Migrant and refugee settlement agency AMES Australia welcomed the move with AMES Chief Executive Cath Scarth saying welcomed Mr Shorten’s comments were “welcome and timely”.

“We know that people from CALD communities are under-represented and we know there are several reasons for this,” Ms Scarth said.

“These include complex assessments and access request forms, long waiting lists, costs of reports, need for a formal diagnosis, lack of in-language information, visa eligibility, lack of culturally responsive support, language proficiency and a lack of understanding of what service are available.”

Ms Scarth said among the solutions to the issue of under-representation were experienced staff and specialist knowledge.

“We need to recognise that community attitudes towards disability and levels of knowledge vary significantly among and across different CALD communities when developing policies, information materials and when engaging with different cohorts.

“The development and support of outreach activities to engage CALD communities in increasing their involvement in mainstream disability services would be very welcome, as would developing accessible disability information materials and web content in community languages,” she said.

At the end of 2017, an estimated 22 per cent of NDIS participants would be expected to be from CALD backgrounds. However, most recent data identifies that only 9.2 per cent of NDIS participants across Australia identified as CALD; and 11.7 per cent in Victoria.

Ms Scarth said intersectionality, and not ‘just’ the disability should be considered when making decisions directly impacting people with disability from CALD backgrounds as it can lead to an increased risk of discrimination.

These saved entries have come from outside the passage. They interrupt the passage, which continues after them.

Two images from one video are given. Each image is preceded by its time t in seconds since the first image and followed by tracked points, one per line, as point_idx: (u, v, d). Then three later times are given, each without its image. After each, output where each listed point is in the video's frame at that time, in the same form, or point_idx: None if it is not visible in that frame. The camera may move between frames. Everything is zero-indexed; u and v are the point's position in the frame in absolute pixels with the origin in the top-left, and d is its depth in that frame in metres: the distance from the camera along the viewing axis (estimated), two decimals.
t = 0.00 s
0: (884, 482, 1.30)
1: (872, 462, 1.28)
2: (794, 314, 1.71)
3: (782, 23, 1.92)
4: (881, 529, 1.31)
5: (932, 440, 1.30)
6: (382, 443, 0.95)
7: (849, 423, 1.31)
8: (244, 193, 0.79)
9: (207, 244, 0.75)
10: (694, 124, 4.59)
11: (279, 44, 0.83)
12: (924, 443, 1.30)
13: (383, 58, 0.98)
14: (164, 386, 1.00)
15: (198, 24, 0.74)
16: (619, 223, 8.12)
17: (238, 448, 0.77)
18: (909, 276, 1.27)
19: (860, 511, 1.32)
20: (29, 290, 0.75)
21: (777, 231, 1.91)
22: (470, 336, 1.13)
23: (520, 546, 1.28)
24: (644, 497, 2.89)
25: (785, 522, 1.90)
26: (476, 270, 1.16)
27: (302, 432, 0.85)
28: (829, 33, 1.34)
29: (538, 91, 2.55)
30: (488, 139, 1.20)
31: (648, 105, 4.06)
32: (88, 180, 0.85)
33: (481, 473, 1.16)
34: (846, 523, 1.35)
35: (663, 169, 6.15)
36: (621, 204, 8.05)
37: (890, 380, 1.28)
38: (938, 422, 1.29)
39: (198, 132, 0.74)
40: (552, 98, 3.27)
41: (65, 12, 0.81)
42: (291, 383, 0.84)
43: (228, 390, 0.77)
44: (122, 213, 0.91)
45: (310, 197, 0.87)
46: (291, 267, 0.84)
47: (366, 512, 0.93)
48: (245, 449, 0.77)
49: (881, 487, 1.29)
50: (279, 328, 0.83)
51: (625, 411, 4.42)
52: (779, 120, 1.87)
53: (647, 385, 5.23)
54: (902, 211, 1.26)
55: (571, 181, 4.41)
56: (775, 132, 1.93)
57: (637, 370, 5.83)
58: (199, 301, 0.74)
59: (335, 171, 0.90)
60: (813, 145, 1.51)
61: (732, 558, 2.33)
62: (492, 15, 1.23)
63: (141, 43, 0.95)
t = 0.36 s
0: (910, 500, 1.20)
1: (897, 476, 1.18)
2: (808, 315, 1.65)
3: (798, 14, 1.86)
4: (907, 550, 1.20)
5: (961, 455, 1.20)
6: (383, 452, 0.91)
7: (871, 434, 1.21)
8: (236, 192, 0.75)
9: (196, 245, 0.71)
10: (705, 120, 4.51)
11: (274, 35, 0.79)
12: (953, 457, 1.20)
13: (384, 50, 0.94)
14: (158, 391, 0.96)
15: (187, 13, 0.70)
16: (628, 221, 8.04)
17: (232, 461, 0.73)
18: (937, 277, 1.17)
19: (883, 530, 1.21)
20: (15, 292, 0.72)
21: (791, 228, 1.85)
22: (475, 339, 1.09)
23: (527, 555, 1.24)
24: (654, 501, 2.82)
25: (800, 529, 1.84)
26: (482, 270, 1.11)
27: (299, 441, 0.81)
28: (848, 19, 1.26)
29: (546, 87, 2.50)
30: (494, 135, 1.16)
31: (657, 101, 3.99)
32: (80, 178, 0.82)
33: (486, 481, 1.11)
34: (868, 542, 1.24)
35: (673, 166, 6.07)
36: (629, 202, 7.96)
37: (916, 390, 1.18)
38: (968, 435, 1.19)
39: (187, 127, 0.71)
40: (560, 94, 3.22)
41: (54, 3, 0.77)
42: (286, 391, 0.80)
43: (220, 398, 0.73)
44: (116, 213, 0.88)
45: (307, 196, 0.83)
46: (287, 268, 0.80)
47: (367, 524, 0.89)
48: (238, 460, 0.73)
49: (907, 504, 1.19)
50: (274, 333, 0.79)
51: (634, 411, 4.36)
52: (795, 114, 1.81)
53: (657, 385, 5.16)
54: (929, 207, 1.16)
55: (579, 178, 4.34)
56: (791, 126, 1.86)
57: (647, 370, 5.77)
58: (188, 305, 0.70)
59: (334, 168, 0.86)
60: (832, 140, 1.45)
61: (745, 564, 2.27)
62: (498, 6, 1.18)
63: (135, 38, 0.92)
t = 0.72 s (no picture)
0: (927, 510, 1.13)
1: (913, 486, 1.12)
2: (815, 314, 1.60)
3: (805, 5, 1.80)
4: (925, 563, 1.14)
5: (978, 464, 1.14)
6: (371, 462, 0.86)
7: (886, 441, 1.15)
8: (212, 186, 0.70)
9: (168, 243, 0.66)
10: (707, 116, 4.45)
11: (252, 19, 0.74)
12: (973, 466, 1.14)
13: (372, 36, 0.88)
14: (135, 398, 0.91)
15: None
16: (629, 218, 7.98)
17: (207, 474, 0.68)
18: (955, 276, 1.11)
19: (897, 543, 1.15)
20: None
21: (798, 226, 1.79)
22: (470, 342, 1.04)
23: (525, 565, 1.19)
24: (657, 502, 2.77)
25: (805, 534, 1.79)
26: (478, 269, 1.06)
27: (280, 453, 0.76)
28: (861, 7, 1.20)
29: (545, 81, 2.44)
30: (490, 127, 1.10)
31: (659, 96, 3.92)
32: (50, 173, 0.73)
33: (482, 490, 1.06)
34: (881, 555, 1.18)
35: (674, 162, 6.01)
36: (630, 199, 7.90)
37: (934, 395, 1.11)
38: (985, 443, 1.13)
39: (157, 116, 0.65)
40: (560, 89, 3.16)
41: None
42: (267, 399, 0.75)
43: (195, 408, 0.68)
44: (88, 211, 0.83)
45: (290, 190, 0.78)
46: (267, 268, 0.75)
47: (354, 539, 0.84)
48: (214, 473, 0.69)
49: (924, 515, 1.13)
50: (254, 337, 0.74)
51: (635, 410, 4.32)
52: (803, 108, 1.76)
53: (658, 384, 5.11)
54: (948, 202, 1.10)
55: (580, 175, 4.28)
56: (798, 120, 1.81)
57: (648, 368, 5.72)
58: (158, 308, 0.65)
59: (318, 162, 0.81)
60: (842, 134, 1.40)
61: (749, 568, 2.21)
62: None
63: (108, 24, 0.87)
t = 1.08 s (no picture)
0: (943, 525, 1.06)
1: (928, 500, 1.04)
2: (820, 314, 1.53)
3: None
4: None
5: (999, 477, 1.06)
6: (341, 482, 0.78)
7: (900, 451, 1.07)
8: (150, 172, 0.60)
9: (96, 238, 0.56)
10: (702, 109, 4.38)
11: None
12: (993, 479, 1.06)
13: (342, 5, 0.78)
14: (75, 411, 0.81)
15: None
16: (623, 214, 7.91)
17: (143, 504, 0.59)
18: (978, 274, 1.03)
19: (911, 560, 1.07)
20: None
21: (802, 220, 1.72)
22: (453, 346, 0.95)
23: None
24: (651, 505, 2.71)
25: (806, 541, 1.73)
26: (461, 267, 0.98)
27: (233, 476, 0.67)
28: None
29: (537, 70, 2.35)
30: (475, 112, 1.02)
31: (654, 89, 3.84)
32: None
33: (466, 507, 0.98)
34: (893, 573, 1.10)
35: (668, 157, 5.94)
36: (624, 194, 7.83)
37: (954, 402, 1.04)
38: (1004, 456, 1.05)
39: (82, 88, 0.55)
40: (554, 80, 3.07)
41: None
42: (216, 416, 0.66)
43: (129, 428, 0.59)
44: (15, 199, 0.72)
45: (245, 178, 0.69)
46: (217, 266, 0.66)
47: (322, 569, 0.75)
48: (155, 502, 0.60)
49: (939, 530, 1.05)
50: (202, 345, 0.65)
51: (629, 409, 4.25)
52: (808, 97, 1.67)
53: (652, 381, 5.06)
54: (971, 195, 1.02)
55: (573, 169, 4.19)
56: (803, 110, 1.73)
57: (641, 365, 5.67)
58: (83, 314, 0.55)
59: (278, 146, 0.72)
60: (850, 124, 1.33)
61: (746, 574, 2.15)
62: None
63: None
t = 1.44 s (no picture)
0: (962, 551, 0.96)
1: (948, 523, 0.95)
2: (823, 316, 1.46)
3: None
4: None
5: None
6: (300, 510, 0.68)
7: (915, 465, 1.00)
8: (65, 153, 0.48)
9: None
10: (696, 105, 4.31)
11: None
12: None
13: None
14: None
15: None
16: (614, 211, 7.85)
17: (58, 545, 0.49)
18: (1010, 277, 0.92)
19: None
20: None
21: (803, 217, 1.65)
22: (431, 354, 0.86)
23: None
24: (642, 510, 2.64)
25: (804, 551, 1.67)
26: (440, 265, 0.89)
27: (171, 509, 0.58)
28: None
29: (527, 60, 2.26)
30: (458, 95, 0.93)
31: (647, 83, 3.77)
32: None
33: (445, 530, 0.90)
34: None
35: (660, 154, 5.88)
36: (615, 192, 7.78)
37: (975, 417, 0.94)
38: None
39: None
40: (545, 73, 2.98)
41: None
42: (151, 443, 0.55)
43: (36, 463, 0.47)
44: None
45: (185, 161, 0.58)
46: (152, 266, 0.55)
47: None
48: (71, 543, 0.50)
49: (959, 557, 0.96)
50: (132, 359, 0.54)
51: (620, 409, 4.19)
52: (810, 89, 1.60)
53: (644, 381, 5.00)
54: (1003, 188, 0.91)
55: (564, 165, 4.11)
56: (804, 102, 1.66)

“People with a disability have a much higher risk of experiencing abuse and violence, often perpetrated by their carers, and in their primary place of residence, both at home or within a care facility; with women and girls particularly vulnerable,” Ms Scarth said.

“Women and girls with disabilities are twice as likely as women and girls without disabilities to experience violence throughout their lives with over one third of women with disabilities experiencing some form of intimate partner violence,” she said.